May 15, 2005

Dartblog distorts Lancet Study

This is probably the most offensive example of an indisputable distortion of truth I have found yet on Joe's Dartblog. It needs to be set straight.

Joe Malchow asks, "How Many Iraqi War Deaths?" He mentions the Lancet Study, which estimated that the US invasion of Iraq caused 100,000 deaths (actually, between around 5000 and 200,000 was their estimate, with the likeliest number thus being 100,000 -- the Lancet Study is an admittedly imprecise study but could well still be accurate). Joe completely misconstrues the Lancet Study by misconstruing another person's (accurate) construal of the Lancet Study on Volokh. Jim Lindgren, the poster on Volokh, rightly points out that "The 98,000 figure covers deaths from all sources (including accidents and disease), while the new ILCS study's 24,000 estimate excludes deaths from non-War related sources of death, such as accidents or disease." He also is correct that "For example, the Lancet study distinguishes between the 14.6 month period before the War and the 17.8 months after the War."

Malchow then writes that

The number comes from the Lancet Study, which reported that 98,000 Iraqi non-militants had been killed. That is incorrect, as Jim Lindgren reminds us. What Lancet actually found was that 98,000 Iraqis had died since Operation Iraqi Freedom began. In a country of 25 million, that isn't hard to believe. The 98,000 includes asthma, cancer, accidents, car crashes, heart attacks, old age, suicide... The 98,000 includes everything.

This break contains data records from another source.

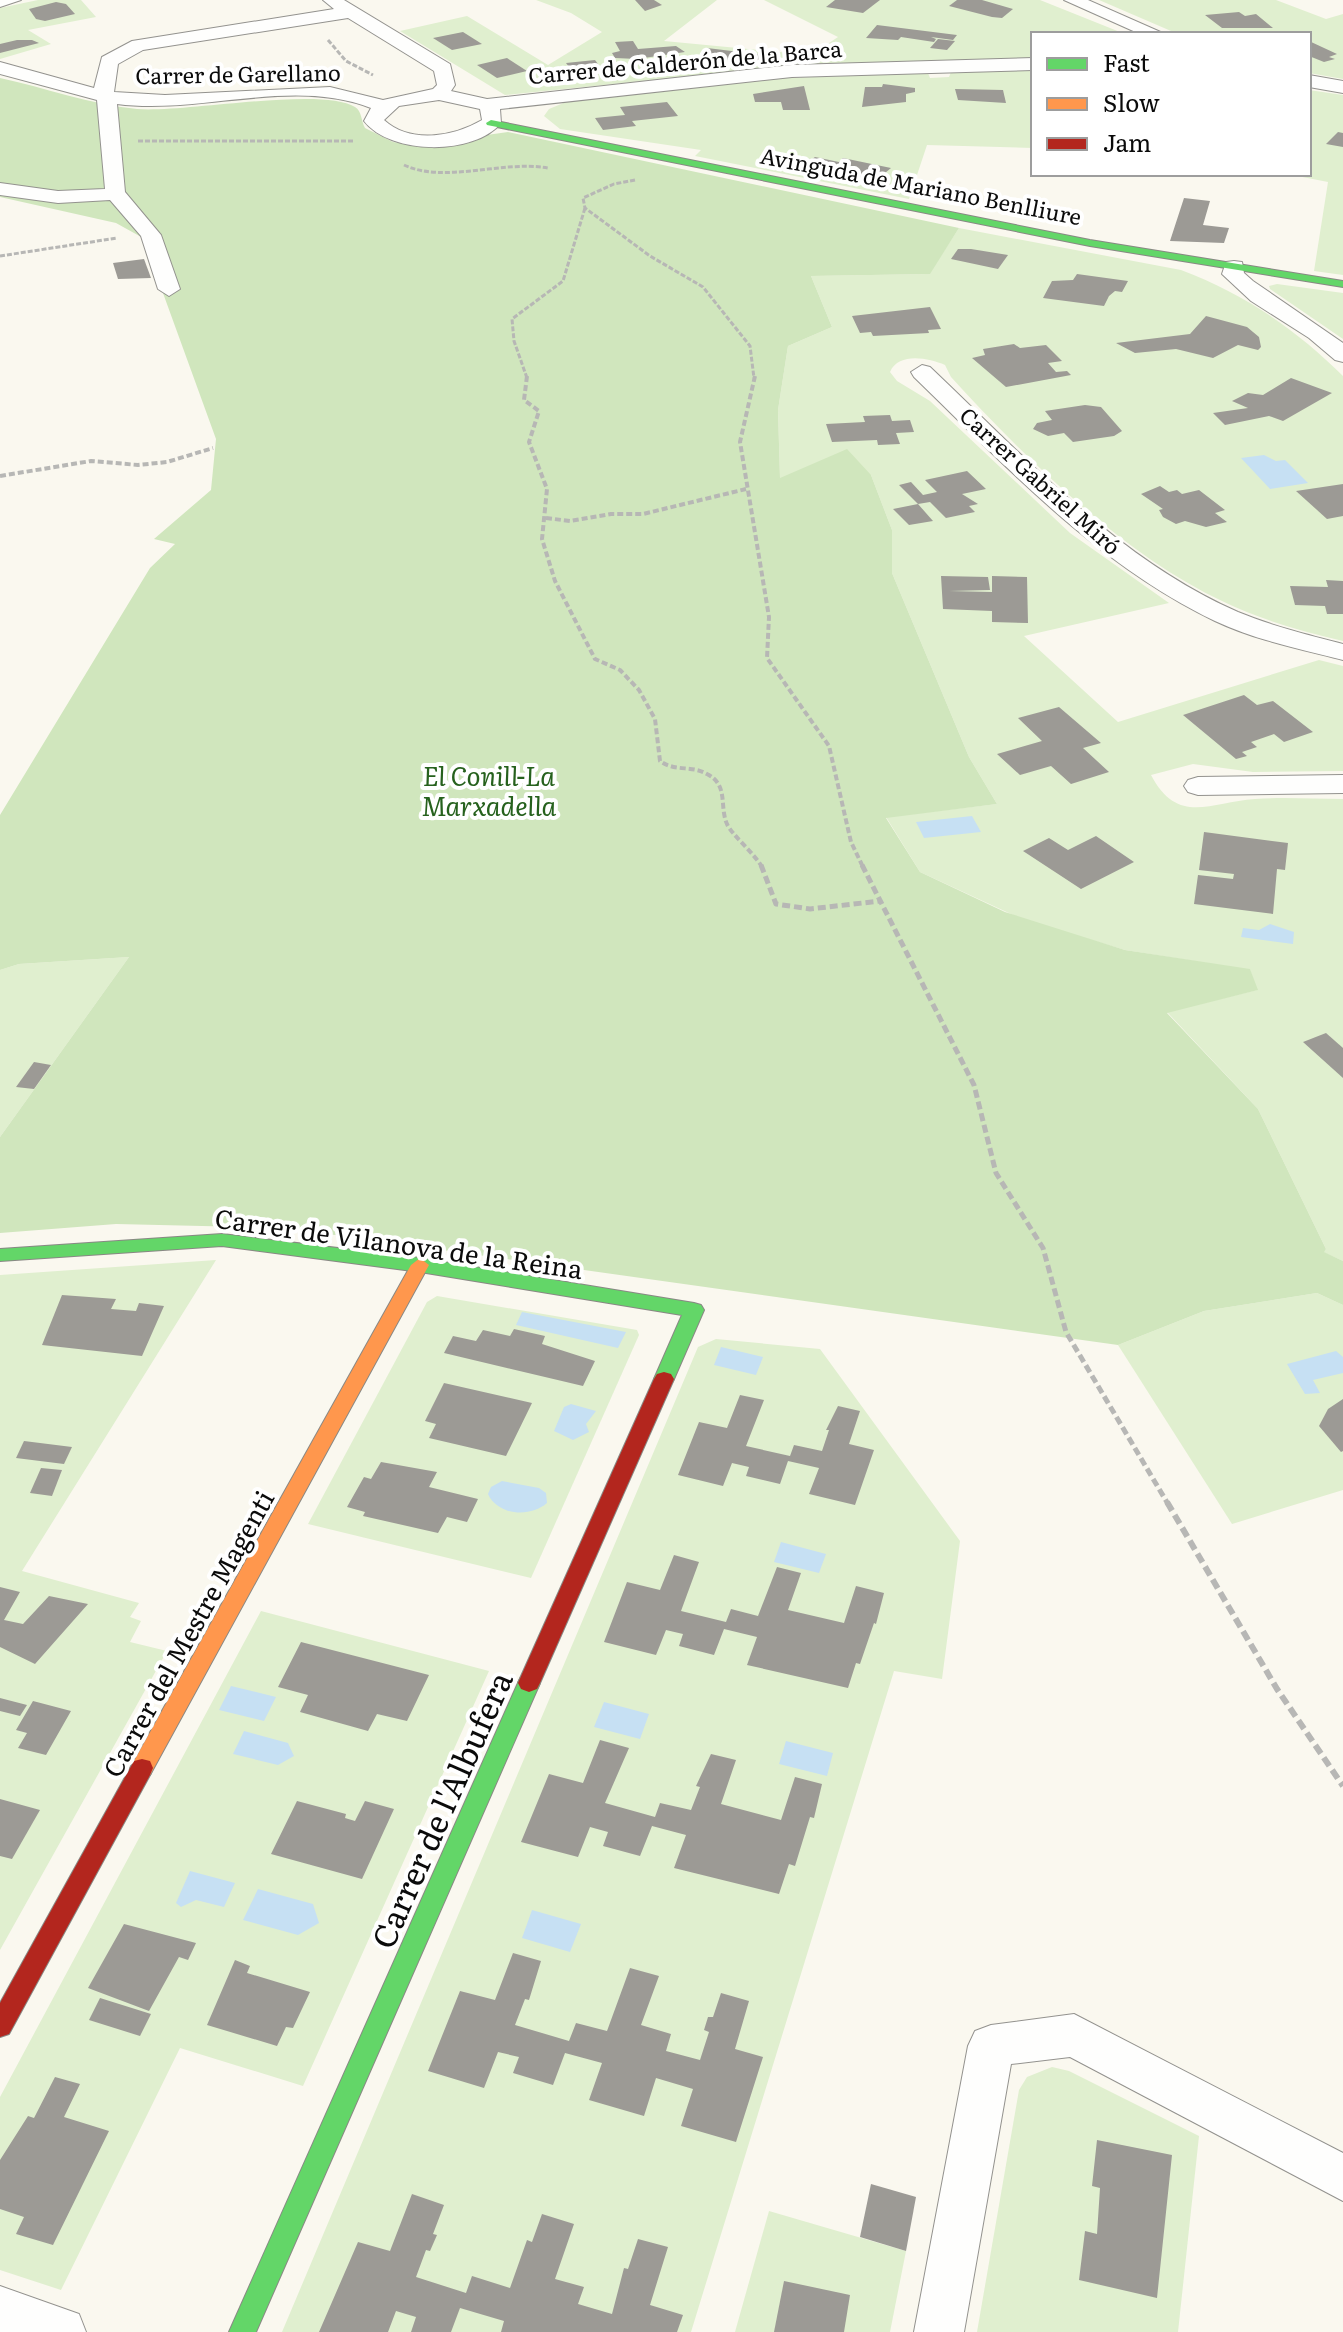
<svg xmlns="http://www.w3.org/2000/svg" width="1343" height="2332" font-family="Literata,serif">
<rect width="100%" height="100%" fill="#faf8ef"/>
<g fill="#e0efcf">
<polygon points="38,0 81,0 96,17 28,30 51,44 0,59 0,8"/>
<polygon points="536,0 717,0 664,41 811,55 838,37 764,0 1040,0 1125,34 1033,34 1033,59 781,67 505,95 400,31 467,16 548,65 602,32 571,13"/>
<polygon points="1099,0 1276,0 1326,19 1343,14 1343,79 1309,73 1309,34 1178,34"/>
<polygon points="1033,70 1033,148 927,145 909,199 695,156 701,150 560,129 544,116 549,109 566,102 786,78 928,73 930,78 949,77 951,72"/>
<polygon points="1309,90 1343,95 1343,275 1314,271 1328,182 1287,174 1309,174"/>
<path d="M959,228l222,42c62,23 116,60 162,106v265c-42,-10 -82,-21 -121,-40 -100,-47 -197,-143 -271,-224l-6,-12c-17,-7 -46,-13 -55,7l7,9 33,20 140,132 99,70 -145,33 94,86 201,-62 24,6v105l-90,1 -60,-8 -42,11c27,51 59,27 104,24 29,-2 59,0 88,0v462l-20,-9 3,-3 -68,-140 -91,-97 90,-22 -7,-20 -125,-20 -101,-30 -104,-48 -34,-55 111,-13 -28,-47 -77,-184v-43l-21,-55 -91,4 -2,-69 10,-64 44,-19 -21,-51 118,-2z"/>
<polygon points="1277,284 1343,293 1343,339 1270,289 1269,286"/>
<polygon points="129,957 0,1137 0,970 19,964"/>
<polygon points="216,1260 22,1571 139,1603 130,1617 141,1621 130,1642 167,1651 0,1950 0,1275"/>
<polygon points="1317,1293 1343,1305 1343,1490 1232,1524 1118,1345 1204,1311"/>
<polygon points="437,1296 637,1330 639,1335 531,1578 308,1524 427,1302"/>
<polygon points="716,1339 820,1349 960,1541 942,1679 894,1671 691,2332 282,2332 698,1347"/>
<polygon points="261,1611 489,1671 303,2086 180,2048 61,2290 0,2270 0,2097"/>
<polygon points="1052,2067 1069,2071 1199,2136 1178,2332 977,2332 1019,2090 1027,2077"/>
<polygon points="769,2211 906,2251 890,2332 735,2332"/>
</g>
<path fill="#d0e6bd" d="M0,78c46,10 89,26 137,31 47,4 185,-23 218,-2 7,4 6,14 10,21l28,14 23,3 92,-13 451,96 -29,46 -119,2 21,51 -44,19 -10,64 2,68 67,-29 24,26 21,55v43l77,184 28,47 -111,14 34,54 85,40 120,38 125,19 8,21 -91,23 91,96 68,140 -2,3 19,9v44l-26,-12 -113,18 -86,34 -833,-117 -169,-4 -116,9v-96l129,-180 -110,7 -19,6v-155l150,-247 25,-24 -21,-5 57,-49 5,-51 -73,-201 -27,-15 -116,-26z"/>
<g fill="#c6e0f3">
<polygon points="1264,455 1276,461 1285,460 1308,483 1270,489 1241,458"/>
<polygon points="972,816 981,832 924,838 916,822"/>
<polygon points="1270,924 1294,932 1293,944 1241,937 1243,928 1259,930"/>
<polygon points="522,1312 626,1332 618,1348 516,1325"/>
<polygon points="721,1347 763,1357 756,1375 714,1365"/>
<polygon points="1336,1351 1343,1357 1343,1373 1313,1380 1320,1393 1305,1394 1287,1364"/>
<polygon points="571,1404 596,1411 586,1424 589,1432 573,1440 554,1431 564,1407"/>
<path d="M502,1481l37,7 7,5 1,10c-17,15 -50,12 -59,-9l3,-7z"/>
<polygon points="781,1542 826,1554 819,1573 774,1562"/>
<polygon points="231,1686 276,1697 264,1721 219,1710"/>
<polygon points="604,1702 649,1714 640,1739 594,1727"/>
<polygon points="244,1731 288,1743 294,1756 278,1765 233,1754"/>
<polygon points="786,1741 833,1753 827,1776 779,1764"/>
<polygon points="190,1871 235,1883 224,1907 196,1900 181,1907 176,1903"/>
<polygon points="258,1889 313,1904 319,1923 298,1935 243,1920"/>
<polygon points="532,1910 581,1924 570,1952 522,1938"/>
</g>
<g fill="#9c9a95">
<polygon points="635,0 654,0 662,5 645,11"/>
<polygon points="835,0 880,0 863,13 826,7"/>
<polygon points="957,0 982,0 1013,9 1002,18 992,17 949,6"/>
<polygon points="56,2 66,4 75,14 45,21 36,19 29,9"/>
<polygon points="1239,12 1245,16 1256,14 1273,28 1222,28 1205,15"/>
<polygon points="877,25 957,35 953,40 931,37 936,39 934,42 901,37 898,40 866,38"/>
<polygon points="463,32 482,44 452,50 433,38"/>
<polygon points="938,39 955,41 947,50 930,48"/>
<polygon points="17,40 32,40 39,43 0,53 0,44"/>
<polygon points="633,41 638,49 676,46 685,52 637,59 615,58 612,53 620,51 615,42"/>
<polygon points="1309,41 1337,54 1329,57 1335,59 1324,62 1309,56"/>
<polygon points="707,48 740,52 780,56 772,62 735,62 703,54"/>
<polygon points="507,58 527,71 497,78 477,65"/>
<polygon points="595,60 604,72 575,75 566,63"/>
<polygon points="883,84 915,88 915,92 906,94 906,102 862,107 865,87 882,87"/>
<polygon points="804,86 810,110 783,110 781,102 755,102 753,94"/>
<polygon points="955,89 1003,90 1006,103 958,100"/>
<polygon points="667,102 678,116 632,121 636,126 603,130 595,118 625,115 620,107"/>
<polygon points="1338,132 1343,133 1343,147 1326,144"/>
<polygon points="815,157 839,162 843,158 891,168 873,183 800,168"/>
<polygon points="1184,198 1210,201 1203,225 1229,228 1224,243 1170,241"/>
<polygon points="958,249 971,249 1008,255 998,269 951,259"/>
<polygon points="144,259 151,278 118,279 113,263"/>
<polygon points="1077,274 1128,281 1122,292 1115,291 1109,296 1104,306 1043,298 1052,281 1073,280"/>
<polygon points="930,307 941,329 928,330 929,333 873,336 871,332 860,333 852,316"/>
<polygon points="1206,316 1247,327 1259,337 1261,347 1258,350 1238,345 1213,358 1176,349 1135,353 1116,343 1190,334"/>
<polygon points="1014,344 1020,348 1046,345 1062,361 1048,363 1056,372 1067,371 1071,375 1006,387 972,358 985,355 983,349"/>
<polygon points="1291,378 1332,393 1283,421 1269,416 1225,425 1213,413 1248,408 1232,401 1248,393 1263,395"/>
<polygon points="1085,405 1101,407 1122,431 1114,436 1073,442 1064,433 1048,436 1033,429 1037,423 1052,420 1045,411"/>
<polygon points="890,415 892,421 910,420 914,432 896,433 900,444 878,445 877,440 832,442 826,424 865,422 863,416"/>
<polygon points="967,471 986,489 962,494 978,504 969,506 975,512 946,518 930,502 918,504 899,485 911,482 923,495 937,492 925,480"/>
<polygon points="1343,484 1343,516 1327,519 1296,491"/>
<polygon points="1160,486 1169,492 1177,490 1182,494 1199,490 1225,510 1215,513 1227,522 1206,527 1185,521 1176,524 1163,517 1159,510 1163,509 1141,494"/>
<polygon points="918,504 933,521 909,525 893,509"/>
<polygon points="941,576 988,577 990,590 949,591 992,592 992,576 1027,577 1028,623 992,622 992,611 943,609"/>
<polygon points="1326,580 1343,581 1343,614 1327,614 1325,606 1295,605 1290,586 1328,587"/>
<polygon points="1244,695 1257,705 1273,701 1313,732 1284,742 1274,734 1251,742 1257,747 1242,752 1247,756 1236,759 1183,715"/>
<polygon points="1059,707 1101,743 1083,748 1109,772 1071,784 1051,766 1020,775 997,754 1042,741 1018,718"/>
<polygon points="1204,832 1288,843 1285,870 1277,869 1273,914 1194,904 1198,875 1233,879 1234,874 1199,870"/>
<polygon points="1096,836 1134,862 1081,889 1023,851 1049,838 1068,850"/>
<polygon points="1326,1033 1343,1048 1343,1078 1303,1042"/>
<polygon points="34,1062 51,1065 34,1089 16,1087"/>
<polygon points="62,1295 116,1299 111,1309 136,1311 139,1303 164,1306 142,1356 42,1345"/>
<polygon points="514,1329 545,1336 542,1344 595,1361 583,1386 444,1353 453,1336 476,1341 483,1330 510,1336"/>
<polygon points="444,1383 532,1403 506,1456 429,1438 436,1424 425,1421"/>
<polygon points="740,1395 764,1400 746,1446 790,1456 794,1445 822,1451 829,1430 826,1430 838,1406 860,1411 849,1444 874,1450 855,1505 809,1494 819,1468 788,1461 780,1484 746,1476 749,1467 732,1463 723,1486 678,1475 699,1422 727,1428"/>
<polygon points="1343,1399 1343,1451 1341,1452 1319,1426 1328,1409"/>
<polygon points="24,1441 72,1447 64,1464 16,1458"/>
<polygon points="381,1462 437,1472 429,1487 478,1499 467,1522 447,1517 438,1533 363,1516 365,1512 347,1507 364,1477 371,1479"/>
<polygon points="41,1468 62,1470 52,1496 30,1493"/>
<polygon points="674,1555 699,1562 681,1611 726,1622 731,1609 758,1616 777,1567 801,1573 788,1610 844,1623 856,1586 884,1593 876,1624 874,1623 860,1664 856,1663 848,1688 747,1665 757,1637 724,1629 714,1655 679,1646 683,1634 666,1630 656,1655 604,1642 627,1582 660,1590"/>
<polygon points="0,1587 20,1592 4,1620 23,1624 49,1596 88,1604 35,1664 0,1647"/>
<polygon points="301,1642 429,1675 407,1721 377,1714 368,1731 300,1712 308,1695 278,1687"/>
<polygon points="0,1698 27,1705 20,1716 0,1711"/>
<polygon points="33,1701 71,1711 46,1755 18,1748 27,1733 16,1730"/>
<polygon points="600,1740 629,1748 605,1803 655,1817 660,1803 691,1810 700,1787 696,1786 711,1754 736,1760 721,1804 781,1820 795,1777 822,1784 814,1818 810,1817 795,1866 789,1864 779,1894 674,1868 686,1835 652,1826 640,1856 603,1846 608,1832 590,1827 578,1857 521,1842 549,1774 583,1783"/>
<polygon points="0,1799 40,1810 12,1859 0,1856"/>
<polygon points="297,1801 346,1814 345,1818 355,1821 365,1801 394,1809 362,1879 271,1854"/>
<polygon points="124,1924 196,1943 188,1960 179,1957 149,2011 88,1988"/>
<polygon points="513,1953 541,1961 529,2000 525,1999 515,2025 569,2041 576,2023 607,2031 630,1968 659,1976 641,2025 671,2034 666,2051 700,2060 709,2032 704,2030 708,2017 713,2017 721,1993 749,2001 735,2049 763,2057 736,2142 681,2126 693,2089 656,2078 644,2116 589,2100 602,2063 565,2053 553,2085 513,2073 519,2057 498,2052 484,2088 428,2071 460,1991 495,2000"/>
<polygon points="235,1960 250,1966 247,1973 310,1992 293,2028 286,2027 277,2046 207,2025"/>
<polygon points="100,1998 151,2014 140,2036 89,2020"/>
<polygon points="55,2077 80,2084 64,2117 109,2131 53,2245 16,2234 24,2217 0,2209 0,2160 28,2116 34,2118"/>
<polygon points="1097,2140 1172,2155 1157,2298 1079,2280 1085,2231 1097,2234 1100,2188 1092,2186"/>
<polygon points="871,2184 916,2197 906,2251 860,2237"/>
<polygon points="412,2194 444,2205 433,2234 437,2235 430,2251 426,2250 416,2277 466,2293 472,2276 510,2288 527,2240 532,2242 542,2214 574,2224 555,2279 584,2287 578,2304 612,2314 624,2268 628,2269 638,2239 668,2247 650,2305 683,2315 677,2332 501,2332 504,2321 460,2308 451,2332 411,2332 416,2317 396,2311 388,2332 319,2332 358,2242 390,2251"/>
<polygon points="784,2281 850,2295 844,2332 774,2332"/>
</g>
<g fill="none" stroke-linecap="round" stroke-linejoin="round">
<defs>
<g id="street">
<polygon points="0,0 21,0 0,7"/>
<path d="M323,0h21l106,64 5,21 -4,6 36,8 305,-34 241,-7v12l-241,7 -292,32 1,14c-27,33 -111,32 -137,-2l7,-13c-80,-31 -171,7 -254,-4l8,88 36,43 19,54 -11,7 -11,-7 -17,-53 -31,-36 -52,3 -58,-8v-12l58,8 47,-2 -8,-89 -97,-26v-12l94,26 8,-31 30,-16 202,-32zM348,18l86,53 3,14 -4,4 -50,11 -53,-13 -165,8 -51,-3 4,-28 25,-14zM439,100l41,9 2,11c-29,17 -72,24 -98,0l15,-14z"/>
<polygon points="1064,0 1088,0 1165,34 1140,34"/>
<polygon points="1309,75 1343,81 1343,93 1309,87"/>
<polygon points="1234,261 1242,262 1244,273 1253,281 1343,343 1343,362 1335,360 1309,338 1251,301 1222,274 1226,262"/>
<path d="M922,365l8,2c95,90 187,192 308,245 34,14 70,23 105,32v16c-43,-11 -88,-20 -128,-39 -119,-57 -208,-154 -301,-244l-3,-5z"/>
<polygon points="1343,775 1343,793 1198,795 1188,792 1184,786 1188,780 1198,777"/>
<polygon points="1074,2014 1343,2153 1343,2201 1070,2057 1011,2064 964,2332 914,2332 968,2046 975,2031 991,2025"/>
<polygon points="0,2286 79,2314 86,2332 0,2332"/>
</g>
<g id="fast">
<polygon points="491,120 1090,240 1343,281 1343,287 1090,246 487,125 486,123"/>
<polygon points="222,1234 420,1258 694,1303 701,1305 704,1310 674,1379 671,1384 657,1384 654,1379 682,1315 420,1272 222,1246 0,1261 0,1249"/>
<polygon points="529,1674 537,1677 540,1683 256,2332 229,2332 518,1683 521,1677"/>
</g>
<polygon id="slow" points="420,1258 429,1265 150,1775 142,1777 134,1775 131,1768 134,1761 411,1265"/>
<g id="jam">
<polygon points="664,1372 671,1374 674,1379 540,1683 537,1689 529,1692 521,1689 518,1683 654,1379 657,1374"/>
<polygon points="142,1759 150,1761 153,1768 150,1775 9,2034 0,2037 0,2003 134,1761"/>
</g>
</defs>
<use href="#street" stroke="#93928e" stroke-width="2"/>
<use href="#fast" stroke="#898884" stroke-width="2"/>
<use href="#slow" stroke="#898884" stroke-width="2"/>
<use href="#jam" stroke="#898884" stroke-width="2"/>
<g stroke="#b7b7b5" stroke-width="3" stroke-dasharray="5 2" stroke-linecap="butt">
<polyline points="328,40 346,61 373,75"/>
<polyline points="138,141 355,141"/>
<path d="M404,165c40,19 98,-5 144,3"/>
<polyline points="635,180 614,184 583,198 585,208 650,256 703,287 750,346 754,378"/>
<polyline points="0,256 117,238"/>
<polyline points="527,378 514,341 512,319 563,281 585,208"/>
</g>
<g stroke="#b7b7b5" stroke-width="4" stroke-dasharray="6 3" stroke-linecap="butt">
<path d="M527,376l-3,24 15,11 -10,31 18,47 -5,50 13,42 40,78 25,11 19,20 16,29 5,42c15,11 32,4 47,13 22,11 12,32 20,50 4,10 27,29 35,43"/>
<polyline points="755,376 740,442 769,617 767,658 829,746 851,842 863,867"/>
<polyline points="0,476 91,461 138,465 167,462 213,448"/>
<polyline points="546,518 570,521 611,514 643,514 746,489"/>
</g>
<g stroke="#b7b7b5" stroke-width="5" stroke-dasharray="8 4" stroke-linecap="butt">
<polyline points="761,865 776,904 810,909 880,901"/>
<polyline points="862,865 974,1085 996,1173 1043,1248 1066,1332 1168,1504"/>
</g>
<polyline stroke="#b7b7b5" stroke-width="6" stroke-dasharray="10 5" stroke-linecap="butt" points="1167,1502 1277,1689 1343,1786"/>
<use href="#street" fill="#fefefd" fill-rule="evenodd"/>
<use href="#fast" fill="#63d668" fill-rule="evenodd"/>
<use href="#slow" fill="#ff974d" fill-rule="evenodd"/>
<use href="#jam" fill="#b3261e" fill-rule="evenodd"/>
</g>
<g text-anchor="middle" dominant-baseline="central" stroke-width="8" stroke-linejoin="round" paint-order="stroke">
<g font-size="22" fill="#0b0b0b" stroke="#fff">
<text transform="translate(685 61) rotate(-5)">Carrer de Calderón de la Barca</text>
<text transform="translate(238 73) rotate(-1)">Carrer de Garellano</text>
<text transform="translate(921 185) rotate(11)">Avinguda de Mariano Benlliure</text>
<text transform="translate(1041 480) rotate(42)">Carrer Gabriel Miró</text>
</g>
<g font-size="26" font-style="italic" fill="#26611d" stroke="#fff">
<text x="489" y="774">El Conill-La<tspan x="489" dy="30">Marxadella</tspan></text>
</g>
<g font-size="26" fill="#0b0b0b" stroke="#fff">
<text transform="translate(399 1242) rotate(8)">Carrer de Vilanova de la Reina</text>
<text transform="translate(187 1633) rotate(-61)">Carrer del Mestre Magenti</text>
</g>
<g font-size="32" fill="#0b0b0b" stroke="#fff">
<text transform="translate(440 1809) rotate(-66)">Carrer de l'Albufera</text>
</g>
</g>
<rect x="1031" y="32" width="280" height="144" fill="#ffffff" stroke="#9d9d9d" stroke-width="2"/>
<rect x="1047" y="58" width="40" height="12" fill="#63d668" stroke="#9d9d9d" stroke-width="2"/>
<text x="1103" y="72" font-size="24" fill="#0b0b0b">Fast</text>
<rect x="1047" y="98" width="40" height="12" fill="#ff974d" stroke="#9d9d9d" stroke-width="2"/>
<text x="1103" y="112" font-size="24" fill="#0b0b0b">Slow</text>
<rect x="1047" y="138" width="40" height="12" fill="#b3261e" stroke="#9d9d9d" stroke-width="2"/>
<text x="1103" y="152" font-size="24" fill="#0b0b0b">Jam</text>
</svg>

Not at all. The Lancet study, as the Volokh post recognized, took the number of deaths in Iraq from a 14.6-month period before the war, and the number of deaths from the 17.8-month period after the war, and subtracted the former from the latter to estimate the number of deaths due to the Iraq war. The change in death rate, essentially, NOT just the total number of deaths after the Iraq war. No one in their right mind would ever propose or lie about the latter as a method for for estimating the death toll in Iraq. Only Malchow seems to be under this illusion about the Lancet Study.

Go check it out for yourself. Here is the Lancet Study in PDF, and a summary of it from The Washington Post.

I sincerely hope Mr. Malchow will issue a correction on his blog and remove the offending post.